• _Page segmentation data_
<<<<

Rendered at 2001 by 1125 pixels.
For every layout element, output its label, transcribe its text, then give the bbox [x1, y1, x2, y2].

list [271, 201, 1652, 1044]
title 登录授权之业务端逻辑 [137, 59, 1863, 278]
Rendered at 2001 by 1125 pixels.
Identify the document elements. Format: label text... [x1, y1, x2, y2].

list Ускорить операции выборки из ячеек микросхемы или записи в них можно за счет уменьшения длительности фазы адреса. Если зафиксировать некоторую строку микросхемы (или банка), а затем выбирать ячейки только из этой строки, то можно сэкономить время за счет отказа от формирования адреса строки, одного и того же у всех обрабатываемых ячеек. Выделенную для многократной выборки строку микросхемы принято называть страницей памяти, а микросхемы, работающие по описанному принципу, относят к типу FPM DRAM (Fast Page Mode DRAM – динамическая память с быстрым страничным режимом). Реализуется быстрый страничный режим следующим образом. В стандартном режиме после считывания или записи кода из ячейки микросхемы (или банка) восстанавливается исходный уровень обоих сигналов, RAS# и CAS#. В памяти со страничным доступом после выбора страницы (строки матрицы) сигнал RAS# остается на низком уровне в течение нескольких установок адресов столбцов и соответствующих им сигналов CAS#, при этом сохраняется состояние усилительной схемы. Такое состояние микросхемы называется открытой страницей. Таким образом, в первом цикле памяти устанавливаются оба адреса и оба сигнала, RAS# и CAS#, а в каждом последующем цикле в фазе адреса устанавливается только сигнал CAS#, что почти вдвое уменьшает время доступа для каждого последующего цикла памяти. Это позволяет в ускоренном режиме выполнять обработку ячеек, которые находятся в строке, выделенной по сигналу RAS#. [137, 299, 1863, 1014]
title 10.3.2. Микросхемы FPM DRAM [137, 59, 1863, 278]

>>>>

• _Job item_
Every line of the data is to be printed again exactly.

• _Finished task_
Rendered at 2001 by 1125 pixels.
For every layout element, output its label, transcribe its text, then give the bbox [x1, y1, x2, y2].

list [271, 201, 1652, 1044]
title 登录授权之业务端逻辑 [137, 59, 1863, 278]
Rendered at 2001 by 1125 pixels.
Identify the document elements. Format: label text... [x1, y1, x2, y2].

list Ускорить операции выборки из ячеек микросхемы или записи в них можно за счет уменьшения длительности фазы адреса. Если зафиксировать некоторую строку микросхемы (или банка), а затем выбирать ячейки только из этой строки, то можно сэкономить время за счет отказа от формирования адреса строки, одного и того же у всех обрабатываемых ячеек. Выделенную для многократной выборки строку микросхемы принято называть страницей памяти, а микросхемы, работающие по описанному принципу, относят к типу FPM DRAM (Fast Page Mode DRAM – динамическая память с быстрым страничным режимом). Реализуется быстрый страничный режим следующим образом. В стандартном режиме после считывания или записи кода из ячейки микросхемы (или банка) восстанавливается исходный уровень обоих сигналов, RAS# и CAS#. В памяти со страничным доступом после выбора страницы (строки матрицы) сигнал RAS# остается на низком уровне в течение нескольких установок адресов столбцов и соответствующих им сигналов CAS#, при этом сохраняется состояние усилительной схемы. Такое состояние микросхемы называется открытой страницей. Таким образом, в первом цикле памяти устанавливаются оба адреса и оба сигнала, RAS# и CAS#, а в каждом последующем цикле в фазе адреса устанавливается только сигнал CAS#, что почти вдвое уменьшает время доступа для каждого последующего цикла памяти. Это позволяет в ускоренном режиме выполнять обработку ячеек, которые находятся в строке, выделенной по сигналу RAS#. [137, 299, 1863, 1014]
title 10.3.2. Микросхемы FPM DRAM [137, 59, 1863, 278]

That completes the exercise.